The other option is to get Bangladesh, Afghanistan and perhaps Bhutan, Nepal and Sri Lanka, in joining India to boycott SAARC altogether. In case other nations don’t join in, India can go it alone and open up bilateral trade with individual countries IN South Asia, outside the ambit of SAARC. Without India, the Summit will be rendered a failure and will leave Pakistan diplomatically isolated in the South Asia.
However, the former option suggested is the more effective one and India must seriously consider attending and shaming Pakistan in Pakistan.
While military retaliation can bring us very limited gains and diplomatic retaliation will take time to show its effect on Pakistan, it is retaliation on the economic front that can bring Pakistan down to its knees and this what India should seriously consider.
India’s biggest and most effective leverage against Pakistan is water. In 1960, India signed the Indus Water Treaty (IWT) with Pakistan, under the auspices of the World Bank. The treaty mandated that India would get full use of the ‘eastern’ rivers Ravi, Beas and Sutlej, while Pakistan would get full access to ‘western’ rivers of Indus, Jhelum and Chenab.
Despite having fought two full-scale wars in 1965 and 1971 and a limited war in Kargil in 1999, the IWT has withstood the test of time with both countries respecting it.
But now, India can and must abrogate the treaty and walk away.
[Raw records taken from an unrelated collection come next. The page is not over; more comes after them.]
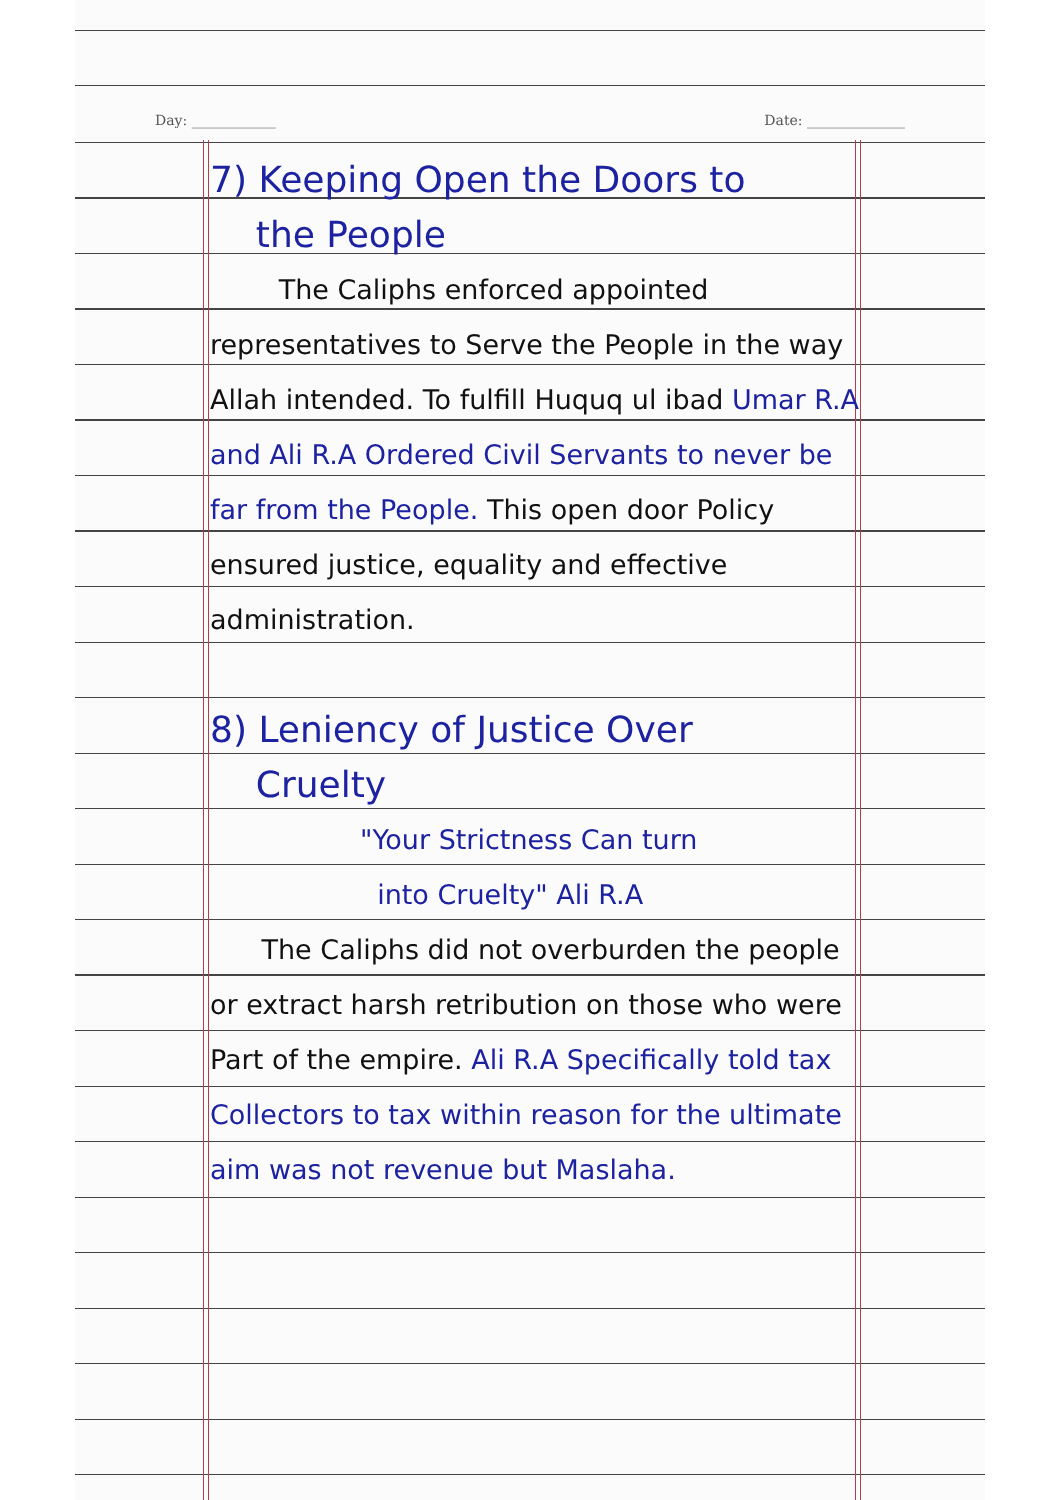Day: ____________ Date: ______________
7) Keeping Open the Doors to
the People
The Caliphs enforced appointed representatives to Serve the People in the way Allah intended. To fulfill Huquq ul ibad Umar R.A and Ali R.A Ordered Civil Servants to never be far from the People. This open door Policy ensured justice, equality and effective administration.
8) Leniency of Justice Over
Cruelty
"Your Strictness Can turn
into Cruelty" Ali R.A
The Caliphs did not overburden the people or extract harsh retribution on those who were Part of the empire. Ali R.A Specifically told tax Collectors to tax within reason for the ultimate aim was not revenue but Maslaha.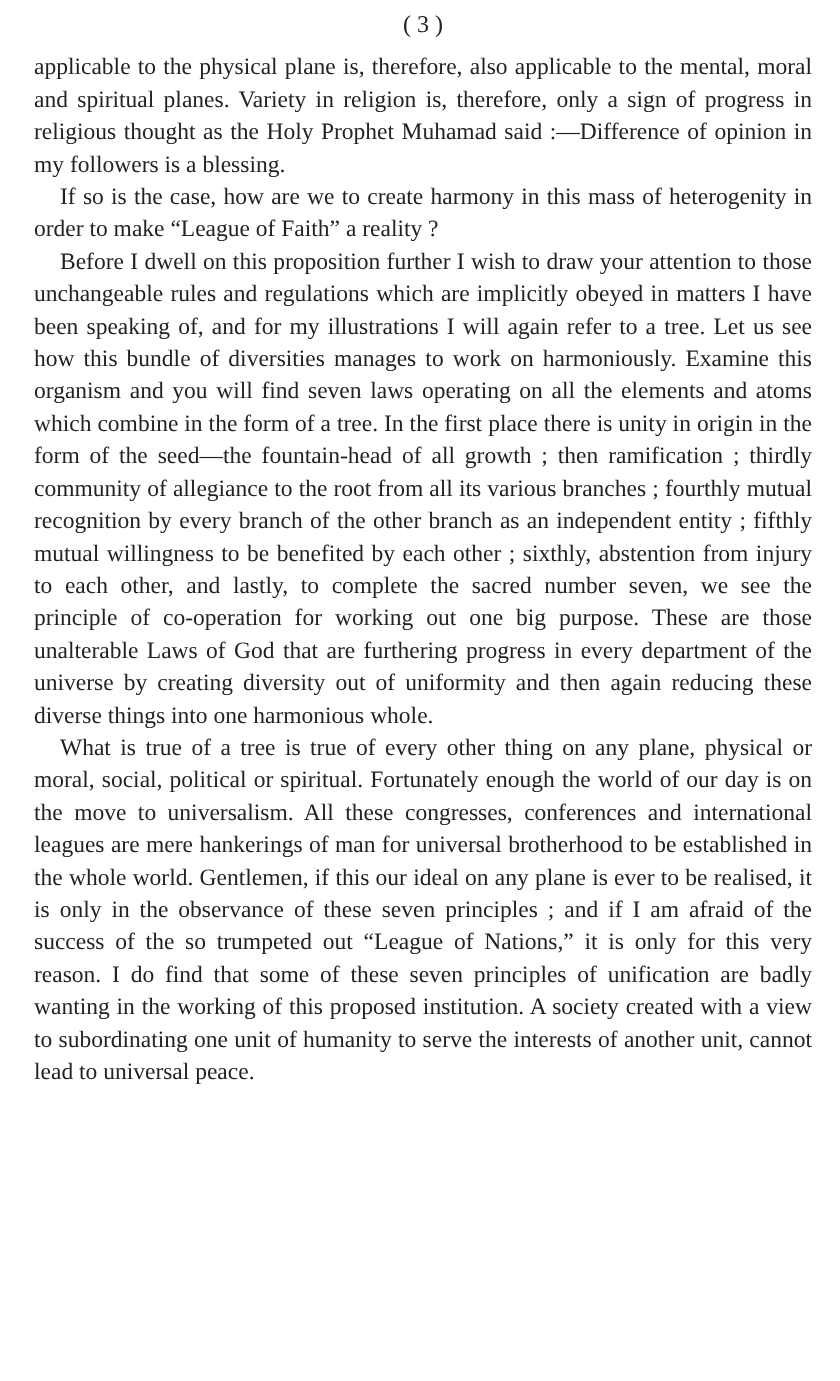( 3 )
applicable to the physical plane is, therefore, also applicable to the mental, moral and spiritual planes. Variety in religion is, therefore, only a sign of progress in religious thought as the Holy Prophet Muhamad said :—Difference of opinion in my followers is a blessing.
If so is the case, how are we to create harmony in this mass of heterogenity in order to make “League of Faith” a reality ?
Before I dwell on this proposition further I wish to draw your attention to those unchangeable rules and regulations which are implicitly obeyed in matters I have been speaking of, and for my illustrations I will again refer to a tree. Let us see how this bundle of diversities manages to work on harmoniously. Examine this organism and you will find seven laws operating on all the elements and atoms which combine in the form of a tree. In the first place there is unity in origin in the form of the seed—the fountain-head of all growth ; then ramification ; thirdly community of allegiance to the root from all its various branches ; fourthly mutual recognition by every branch of the other branch as an independent entity ; fifthly mutual willingness to be benefited by each other ; sixthly, abstention from injury to each other, and lastly, to complete the sacred number seven, we see the principle of co-operation for working out one big purpose. These are those unalterable Laws of God that are furthering progress in every department of the universe by creating diversity out of uniformity and then again reducing these diverse things into one harmonious whole.
What is true of a tree is true of every other thing on any plane, physical or moral, social, political or spiritual. Fortunately enough the world of our day is on the move to universalism. All these congresses, conferences and international leagues are mere hankerings of man for universal brotherhood to be established in the whole world. Gentlemen, if this our ideal on any plane is ever to be realised, it is only in the observance of these seven principles ; and if I am afraid of the success of the so trumpeted out “League of Nations,” it is only for this very reason. I do find that some of these seven principles of unification are badly wanting in the working of this proposed institution. A society created with a view to subordinating one unit of humanity to serve the interests of another unit, cannot lead to universal peace.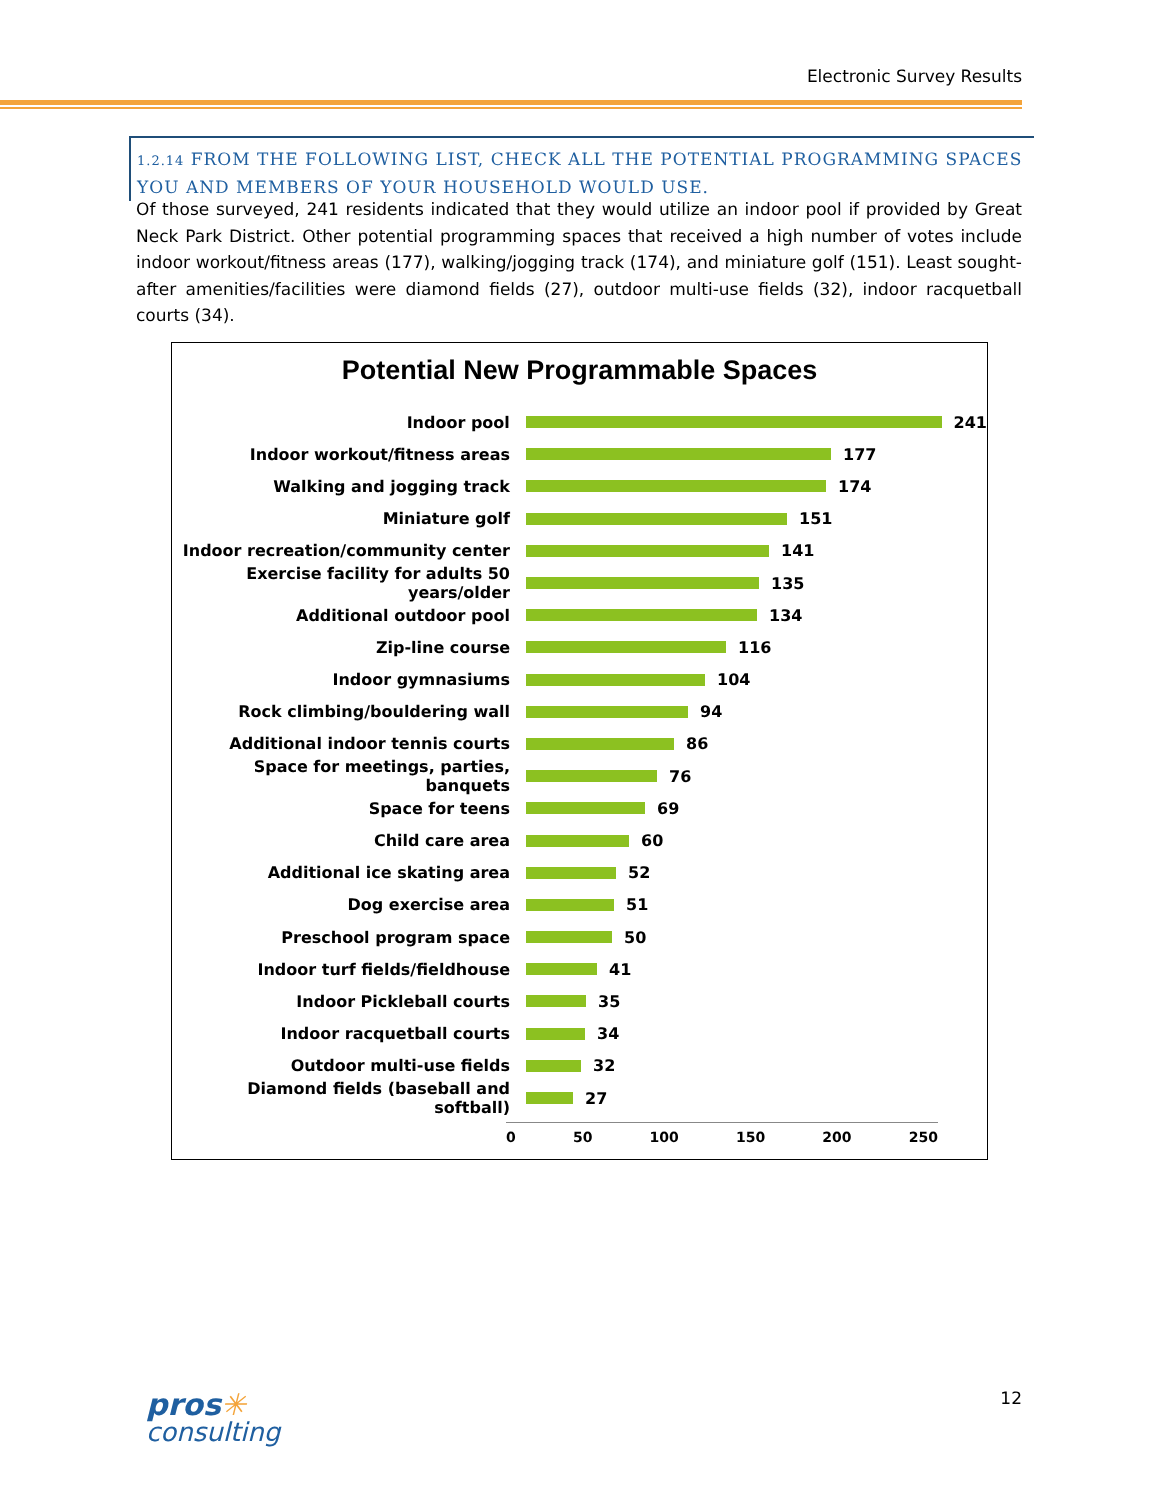Electronic Survey Results
1.2.14 FROM THE FOLLOWING LIST, CHECK ALL THE POTENTIAL PROGRAMMING SPACES YOU AND MEMBERS OF YOUR HOUSEHOLD WOULD USE.
Of those surveyed, 241 residents indicated that they would utilize an indoor pool if provided by Great Neck Park District. Other potential programming spaces that received a high number of votes include indoor workout/fitness areas (177), walking/jogging track (174), and miniature golf (151). Least sought-after amenities/facilities were diamond fields (27), outdoor multi-use fields (32), indoor racquetball courts (34).
Potential New Programmable Spaces
Indoor pool 241
Indoor workout/fitness areas 177
Walking and jogging track 174
Miniature golf 151
Indoor recreation/community center 141
Exercise facility for adults 50 years/older 135
Additional outdoor pool 134
Zip-line course 116
Indoor gymnasiums 104
Rock climbing/bouldering wall 94
Additional indoor tennis courts 86
Space for meetings, parties, banquets 76
Space for teens 69
Child care area 60
Additional ice skating area 52
Dog exercise area 51
Preschool program space 50
Indoor turf fields/fieldhouse 41
Indoor Pickleball courts 35
Indoor racquetball courts 34
Outdoor multi-use fields 32
Diamond fields (baseball and softball) 27
0 50 100 150 200 250
pros✳
consulting
12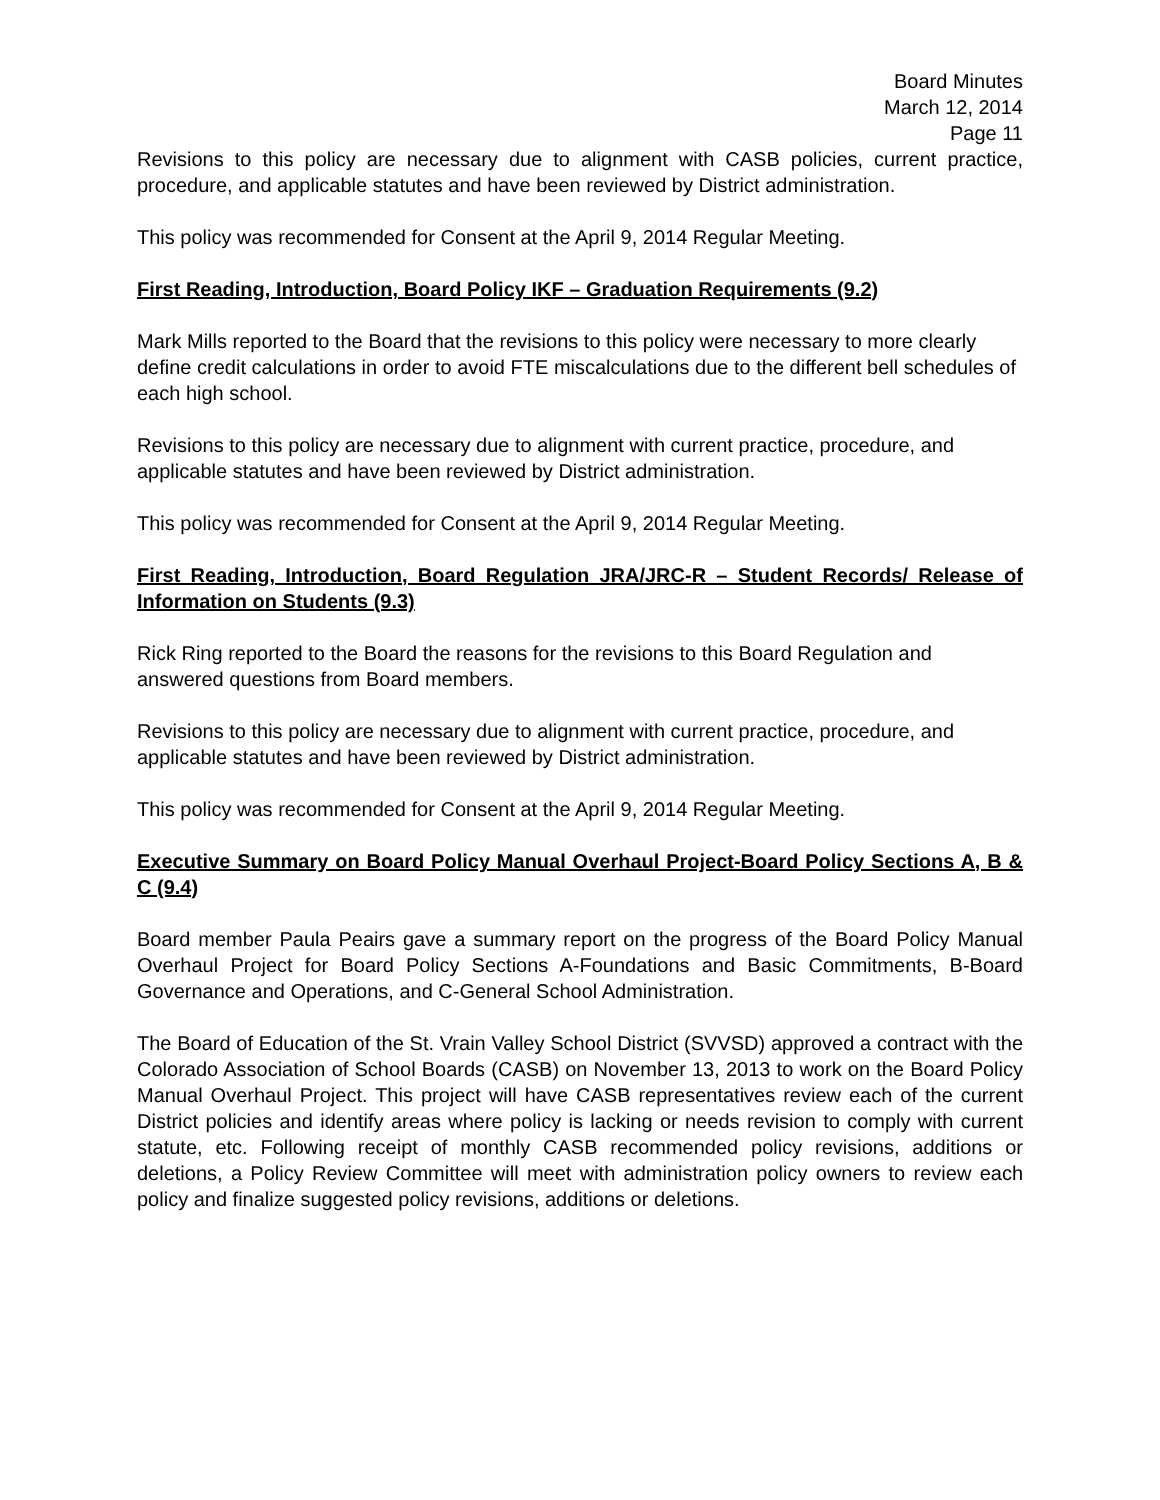Board Minutes
March 12, 2014
Page 11
Revisions to this policy are necessary due to alignment with CASB policies, current practice, procedure, and applicable statutes and have been reviewed by District administration.
This policy was recommended for Consent at the April 9, 2014 Regular Meeting.
First Reading, Introduction, Board Policy IKF – Graduation Requirements (9.2)
Mark Mills reported to the Board that the revisions to this policy were necessary to more clearly define credit calculations in order to avoid FTE miscalculations due to the different bell schedules of each high school.
Revisions to this policy are necessary due to alignment with current practice, procedure, and applicable statutes and have been reviewed by District administration.
This policy was recommended for Consent at the April 9, 2014 Regular Meeting.
First Reading, Introduction, Board Regulation JRA/JRC-R – Student Records/ Release of Information on Students (9.3)
Rick Ring reported to the Board the reasons for the revisions to this Board Regulation and answered questions from Board members.
Revisions to this policy are necessary due to alignment with current practice, procedure, and applicable statutes and have been reviewed by District administration.
This policy was recommended for Consent at the April 9, 2014 Regular Meeting.
Executive Summary on Board Policy Manual Overhaul Project-Board Policy Sections A, B & C (9.4)
Board member Paula Peairs gave a summary report on the progress of the Board Policy Manual Overhaul Project for Board Policy Sections A-Foundations and Basic Commitments, B-Board Governance and Operations, and C-General School Administration.
The Board of Education of the St. Vrain Valley School District (SVVSD) approved a contract with the Colorado Association of School Boards (CASB) on November 13, 2013 to work on the Board Policy Manual Overhaul Project. This project will have CASB representatives review each of the current District policies and identify areas where policy is lacking or needs revision to comply with current statute, etc. Following receipt of monthly CASB recommended policy revisions, additions or deletions, a Policy Review Committee will meet with administration policy owners to review each policy and finalize suggested policy revisions, additions or deletions.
Any treaty requires both parties to remain committed to it and it stands nullified if either party walks away. Several countries in the past, including the US, have walked away from treaties and this won’t be the first instance.
India can turn the tap off the Indus, Jhelum and Chenab rivers and divert its waters to India. If that happens, Pakistan will starve its food bowl, Punjab. If water is stopped even for a few days, people will revolt against their government and the military.
See the violent reaction in Karnataka on the Cauvery River judgement and gauge the potential impact on Pakistan, if waters of Indus, Jhelum and Chenab are to be denied to it.
Water is a sensitive issue anywhere and wars are likely to be fought over it in future. Now would be a good time for India to demonstrate to Pakistan that it means business and won’t tolerate it’s duplicitous activities in sponsoring terror.
If it still wants to dream of Kashmir, it will have to survive first. And the best part, not a single bullet would be fired from the Indian side. That’s the power of what we control but haven’t even considered against Pakistan, thus far.
Abrogating the IWT will force Pakistan to come to the negotiating table from a position of weakness, just as in 1972 in Shimla, and it will then be upto India to set the agenda and the terms. Pakistan government will have no choice but to comply, given the domestic pressure its people would have built on it.
This would also be a good time to get Pakistan to force its military to de-nuclearize and scale down in size, while committing itself to non-involvement in areas not related to military.
Time to show political spine
Enough of playing the goodly neighbour. It’s now time for India to take the bull by its horns and make Pakistan count the cost of each life lost on our side, civilian or military.
Both sides have nuclear weapons but so did Russia and China when they got into frequent bloody skirmishes along their border. Walking away from IWT would be far more effective than any economic sanctions on Pakistan, especially since it has the patronage of its benefactor, China, which will counter any drastic impact that sanctions may have on Pakistan. After all, China has a track record of propping dictatorships like North Korea which faces constant international sanctions and isolation but continues to survive.
Time to turn the tap off on Pakistan.